Reproduce the data in full, exactly as given, leaving images out.
··· Provided records
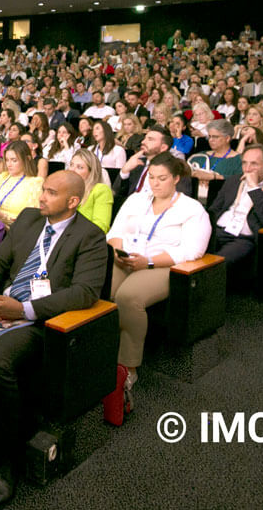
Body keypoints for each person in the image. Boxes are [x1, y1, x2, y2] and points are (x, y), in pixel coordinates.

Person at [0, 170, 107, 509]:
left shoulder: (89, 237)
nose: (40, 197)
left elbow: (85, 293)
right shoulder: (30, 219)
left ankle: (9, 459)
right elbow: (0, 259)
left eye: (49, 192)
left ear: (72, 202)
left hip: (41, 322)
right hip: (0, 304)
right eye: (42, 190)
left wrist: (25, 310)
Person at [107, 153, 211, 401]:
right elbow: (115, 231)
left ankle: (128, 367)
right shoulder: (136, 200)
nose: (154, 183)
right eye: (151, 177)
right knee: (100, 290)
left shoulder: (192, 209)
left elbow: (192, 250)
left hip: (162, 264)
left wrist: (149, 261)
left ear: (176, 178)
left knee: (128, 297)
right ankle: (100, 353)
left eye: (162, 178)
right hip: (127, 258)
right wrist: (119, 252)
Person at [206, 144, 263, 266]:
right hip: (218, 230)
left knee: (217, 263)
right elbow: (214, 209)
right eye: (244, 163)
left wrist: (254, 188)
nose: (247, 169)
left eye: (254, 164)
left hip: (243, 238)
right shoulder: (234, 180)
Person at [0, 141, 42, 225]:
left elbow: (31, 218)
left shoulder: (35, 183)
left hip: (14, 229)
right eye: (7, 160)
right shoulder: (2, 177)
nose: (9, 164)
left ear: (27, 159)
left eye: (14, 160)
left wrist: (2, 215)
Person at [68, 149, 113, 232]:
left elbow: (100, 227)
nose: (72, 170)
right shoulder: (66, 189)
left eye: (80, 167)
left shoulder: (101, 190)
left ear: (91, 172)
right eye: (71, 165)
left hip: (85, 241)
······
- Response for this exercise
Body keypoints for each person in the image. Boxes are [x1, y1, x2, y2] and points are (x, y), in pixel coordinates.

Person at [0, 170, 107, 509]:
left shoulder: (89, 237)
nose: (40, 197)
left elbow: (85, 293)
right shoulder: (30, 219)
left ankle: (9, 459)
right elbow: (0, 259)
left eye: (49, 192)
left ear: (72, 202)
left hip: (41, 322)
right hip: (0, 304)
right eye: (42, 190)
left wrist: (25, 310)
Person at [107, 153, 211, 401]:
right elbow: (115, 231)
left ankle: (128, 367)
right shoulder: (136, 200)
nose: (154, 183)
right eye: (151, 177)
right knee: (100, 290)
left shoulder: (192, 209)
left elbow: (192, 250)
left hip: (162, 264)
left wrist: (149, 261)
left ear: (176, 178)
left knee: (128, 297)
right ankle: (100, 353)
left eye: (162, 178)
right hip: (127, 258)
right wrist: (119, 252)
Person at [206, 144, 263, 266]:
right hip: (218, 230)
left knee: (217, 263)
right elbow: (214, 209)
right eye: (244, 163)
left wrist: (254, 188)
nose: (247, 169)
left eye: (254, 164)
left hip: (243, 238)
right shoulder: (234, 180)
Person at [0, 141, 42, 225]:
left elbow: (31, 218)
left shoulder: (35, 183)
left hip: (14, 229)
right eye: (7, 160)
right shoulder: (2, 177)
nose: (9, 164)
left ear: (27, 159)
left eye: (14, 160)
left wrist: (2, 215)
Person at [68, 149, 113, 232]:
left elbow: (100, 227)
nose: (72, 170)
right shoulder: (66, 189)
left eye: (80, 167)
left shoulder: (101, 190)
left ear: (91, 172)
right eye: (71, 165)
left hip: (85, 241)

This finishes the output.